Cassian sat cross-legged on a slab of weathered granite, his breath hitching in the back of his throat. To anyone else, the mountain was still. To him, through the $30,000$ worth of carbon-fiber microphones and titanium-diaphragm headsets, the world was a riot of frequency.
He could hear the friction of dry pine needles rubbing together three hundred yards away. He could hear the rhythmic, leathery snap of a golden eagle’s wings as it caught a thermal over the next ridge. Most importantly, he could hear the “Zero Floor”—the baseline silence of a place untouched by the hum of an engine or the vibration of a power line.
“Zero Floor confirmed,” Cassian whispered, his voice sounding like a rockslide in his own ears.
He adjusted the gain on the field recorder nestled in his lap. He was here for the Aeolus migration—a rare, high-altitude bird that supposedly sang at a frequency just above human hearing. He needed to capture it for the Global Acoustic Archive before the local glaciers melted and changed the valley’s resonance forever.
He closed his eyes, letting his mind map the topography through audio alone.
Then, the floor fell out.
It wasn’t a loud noise. It was a pressure change. A deep, sub-audible thrum that bypassed his ears and vibrated directly into his ribcage. It was the sound of something massive, something mechanical, and something very far underground.
Thump. Thump. Whirr.
Cassian’s eyes snapped open. He checked his levels. The decibel meter on his recorder wasn’t spiking, but the haptic feedback on his vest was buzzing like a trapped hornet.
“Seismic?” he muttered, reaching for his topographical map. “There’s no tectonic activity scheduled for this quadrant.”
He dialed the sensitivity on his parabolic mic, aiming it downward, toward the base of the schist ravine.
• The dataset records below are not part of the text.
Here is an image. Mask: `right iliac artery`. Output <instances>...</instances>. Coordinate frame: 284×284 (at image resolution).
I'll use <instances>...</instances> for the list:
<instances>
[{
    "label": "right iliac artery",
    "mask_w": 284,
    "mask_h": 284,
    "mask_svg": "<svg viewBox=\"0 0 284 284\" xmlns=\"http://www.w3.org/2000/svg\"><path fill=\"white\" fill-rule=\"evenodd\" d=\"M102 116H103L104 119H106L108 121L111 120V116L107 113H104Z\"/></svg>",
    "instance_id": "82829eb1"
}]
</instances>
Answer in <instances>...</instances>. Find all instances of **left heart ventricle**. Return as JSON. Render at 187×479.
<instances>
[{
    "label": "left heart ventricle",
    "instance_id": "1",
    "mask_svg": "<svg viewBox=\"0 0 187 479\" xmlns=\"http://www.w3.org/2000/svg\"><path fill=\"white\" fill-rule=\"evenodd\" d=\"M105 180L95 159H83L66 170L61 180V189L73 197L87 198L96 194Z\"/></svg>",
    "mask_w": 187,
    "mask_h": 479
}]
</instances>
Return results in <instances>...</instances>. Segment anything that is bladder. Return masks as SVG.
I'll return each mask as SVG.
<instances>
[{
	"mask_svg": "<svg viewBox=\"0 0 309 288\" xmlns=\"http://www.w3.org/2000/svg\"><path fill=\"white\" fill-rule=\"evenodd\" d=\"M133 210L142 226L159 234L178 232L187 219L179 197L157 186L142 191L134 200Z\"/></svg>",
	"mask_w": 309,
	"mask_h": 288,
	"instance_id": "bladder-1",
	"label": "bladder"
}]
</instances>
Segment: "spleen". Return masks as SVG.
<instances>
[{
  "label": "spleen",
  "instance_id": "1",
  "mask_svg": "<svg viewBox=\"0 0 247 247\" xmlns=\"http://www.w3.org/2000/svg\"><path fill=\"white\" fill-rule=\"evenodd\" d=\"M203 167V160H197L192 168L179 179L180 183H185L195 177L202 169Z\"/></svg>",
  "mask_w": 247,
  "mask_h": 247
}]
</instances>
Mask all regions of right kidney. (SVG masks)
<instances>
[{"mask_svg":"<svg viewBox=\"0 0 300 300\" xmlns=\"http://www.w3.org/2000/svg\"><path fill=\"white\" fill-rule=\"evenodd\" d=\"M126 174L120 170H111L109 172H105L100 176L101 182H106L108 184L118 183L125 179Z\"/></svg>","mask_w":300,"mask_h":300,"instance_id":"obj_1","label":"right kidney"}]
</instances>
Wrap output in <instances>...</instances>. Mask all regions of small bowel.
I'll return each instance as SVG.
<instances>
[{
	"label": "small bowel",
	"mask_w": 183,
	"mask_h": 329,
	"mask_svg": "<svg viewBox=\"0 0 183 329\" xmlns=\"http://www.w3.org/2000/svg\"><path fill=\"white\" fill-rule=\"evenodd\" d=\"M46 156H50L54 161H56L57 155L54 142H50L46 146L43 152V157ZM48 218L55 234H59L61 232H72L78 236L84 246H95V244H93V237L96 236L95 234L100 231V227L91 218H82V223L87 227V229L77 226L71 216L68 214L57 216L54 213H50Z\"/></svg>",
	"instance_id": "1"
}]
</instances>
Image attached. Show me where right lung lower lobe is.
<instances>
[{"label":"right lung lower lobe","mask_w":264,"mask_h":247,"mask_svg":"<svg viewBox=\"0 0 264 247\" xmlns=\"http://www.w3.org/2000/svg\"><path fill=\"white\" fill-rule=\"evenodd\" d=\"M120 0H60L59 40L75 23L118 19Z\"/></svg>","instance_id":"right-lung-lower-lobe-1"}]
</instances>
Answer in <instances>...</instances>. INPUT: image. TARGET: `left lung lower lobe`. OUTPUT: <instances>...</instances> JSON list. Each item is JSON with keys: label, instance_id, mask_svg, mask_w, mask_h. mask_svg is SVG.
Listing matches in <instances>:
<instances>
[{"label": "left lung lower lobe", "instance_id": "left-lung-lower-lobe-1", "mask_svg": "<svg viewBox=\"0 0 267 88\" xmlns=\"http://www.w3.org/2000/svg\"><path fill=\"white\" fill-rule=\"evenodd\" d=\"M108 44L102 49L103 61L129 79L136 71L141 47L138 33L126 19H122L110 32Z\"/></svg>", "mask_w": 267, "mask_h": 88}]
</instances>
The thrumming grew more defined. It was rhythmic. Intentional. It was the sound of a heavy-duty industrial diamond-bit drill eating through quartz.
He hit ‘Record’ and ‘Timestamp.’
As the file was saved, a second sound sliced through the mechanical thrum. This one was high-frequency. A digital burst—the “handshake” of a satellite uplink.
Cassian froze. There was no cell service here. No radio towers. No reason for a digital handshake unless someone was using a high-gain encrypted burst.
Suddenly, his headset crackled. The “Zero Floor” was gone, replaced by a wash of static that smelled of ozone and scorched copper. A woman’s voice, cold and precise as a scalpel, cut through the noise.
“Asset identified. The ‘Acoustic’ is on the granite shelf. He’s recording the sub-levels.”
Cassian didn’t breathe. That was Morgana West. He didn’t know her name yet, but he knew that tone—the tone of someone directing a surgical strike.
“Silas,” the voice continued, “Initiate the vertical sweep. He has the raw data. Liquidate the file.”
Fifty feet above Cassian’s head, in the ancient, twisted limbs of a Bristlecone pine, something metallic gave a tiny, sharp tink. It was the sound of a carabiner locking into place.
The silence of the mountain hadn’t just been broken. It had been weaponized.
Cassian didn’t wait to hear more. He ripped the headset off, jammed his recorder into his reinforced pack, and rolled off the granite slab just as a weighted line hissed through the air where his head had been a second before.
The hunt for the Silent Zone had begun.